## Passage shown
Enabling Bayesian filter with amavisd-new + Spamassassin

Thu Sep 25 17:17:25 CEST 2014

I posted the following message on ServerFault several days ago, but since
it has gotten very little attention, I thought I would ask on this mailing
list.

I'm trying to figure out a few things:
1) If SpamAssassin is configured properly and I'm editing the proper config
files
2) How I can get the Bayes filter's headers into my emails (even if the
Bayes filter isn't used)
3) How many messages (100 vs. 200) that Bayes has to be trained on (with
sa-learn) and if that's ultimately the issue I'm experiencing right now.

Here's the original post below:

I run a Postfix mailserver on CentOS, and am trying to enable
Spamassassin's bayes filter, but I seem to be missing something.

We're running amavisd-new 2.9.1:

Name        : amavisd-new
Arch        : noarch
Version     : 2.9.1
Release     : 2.el6
Size        : 3.0 M
Repo        : installed
>From repo   : epel

.... with Spamassassin 3.3.1:

Installed Packages
Name        : spamassassin
Arch        : x86_64
Version     : 3.3.1
Release     : 3.el6
Size        : 3.1 M
Repo        : installed
>From repo   : updates

>From what I can tell, my only spamassassin config files are located in
/etc/mail/spamassassin.

The local.cf file in this directory contains the following:

# These values can be overridden by editing ~/.spamassassin/user_prefs.cf
# (see spamassassin(1) for details)

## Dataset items
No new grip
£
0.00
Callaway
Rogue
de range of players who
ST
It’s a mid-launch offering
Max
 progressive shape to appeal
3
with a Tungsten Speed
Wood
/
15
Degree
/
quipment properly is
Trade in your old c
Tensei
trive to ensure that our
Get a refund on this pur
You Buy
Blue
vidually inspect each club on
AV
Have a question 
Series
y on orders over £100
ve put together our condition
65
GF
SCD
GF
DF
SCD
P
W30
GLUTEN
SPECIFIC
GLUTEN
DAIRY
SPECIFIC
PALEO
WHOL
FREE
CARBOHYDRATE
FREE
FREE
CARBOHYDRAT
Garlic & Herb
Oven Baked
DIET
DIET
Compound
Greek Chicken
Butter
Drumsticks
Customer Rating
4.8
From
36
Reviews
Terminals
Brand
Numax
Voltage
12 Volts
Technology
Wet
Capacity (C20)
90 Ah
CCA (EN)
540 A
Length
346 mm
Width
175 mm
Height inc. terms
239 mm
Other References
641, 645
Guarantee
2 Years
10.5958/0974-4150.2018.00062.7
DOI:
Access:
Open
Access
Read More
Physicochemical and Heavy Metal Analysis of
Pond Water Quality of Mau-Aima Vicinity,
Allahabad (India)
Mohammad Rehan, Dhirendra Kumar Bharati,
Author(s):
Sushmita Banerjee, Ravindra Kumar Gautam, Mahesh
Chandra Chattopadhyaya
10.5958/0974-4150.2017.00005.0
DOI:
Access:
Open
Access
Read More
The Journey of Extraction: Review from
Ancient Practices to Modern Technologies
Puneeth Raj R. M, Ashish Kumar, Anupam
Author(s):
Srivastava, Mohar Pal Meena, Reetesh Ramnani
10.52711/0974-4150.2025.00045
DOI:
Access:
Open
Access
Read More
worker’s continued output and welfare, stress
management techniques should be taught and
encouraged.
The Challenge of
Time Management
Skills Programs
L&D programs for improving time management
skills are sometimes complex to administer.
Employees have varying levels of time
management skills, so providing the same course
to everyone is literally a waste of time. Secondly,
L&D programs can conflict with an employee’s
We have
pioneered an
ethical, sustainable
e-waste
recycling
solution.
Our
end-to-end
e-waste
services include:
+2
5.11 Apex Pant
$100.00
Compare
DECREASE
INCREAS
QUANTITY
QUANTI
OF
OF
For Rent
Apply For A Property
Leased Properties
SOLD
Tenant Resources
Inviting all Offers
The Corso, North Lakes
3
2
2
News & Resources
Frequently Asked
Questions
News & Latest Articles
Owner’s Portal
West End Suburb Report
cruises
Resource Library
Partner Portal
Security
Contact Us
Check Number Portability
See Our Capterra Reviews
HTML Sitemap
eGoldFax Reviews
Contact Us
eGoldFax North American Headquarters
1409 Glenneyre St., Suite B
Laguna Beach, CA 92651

## Work request A
List the three numbered things that the post on enabling the Spamassassin Bayes filter says need to be figured out.
## Work request B
Print the stretch of the listing from its first line through the line that contains "y on orders over £100".

## Your response A
1) Whether SpamAssassin is configured properly and the proper config files are being edited
2) How to get the Bayes filter's headers into the emails, even if the Bayes filter isn't used
3) How many messages (100 vs. 200) Bayes has to be trained on with sa-learn, and whether that is ultimately the issue being experienced

## Your response B
No new grip
£
0.00
Callaway
Rogue
de range of players who
ST
It’s a mid-launch offering
Max
 progressive shape to appeal
3
with a Tungsten Speed
Wood
/
15
Degree
/
quipment properly is
Trade in your old c
Tensei
trive to ensure that our
Get a refund on this pur
You Buy
Blue
vidually inspect each club on
AV
Have a question 
Series
y on orders over £100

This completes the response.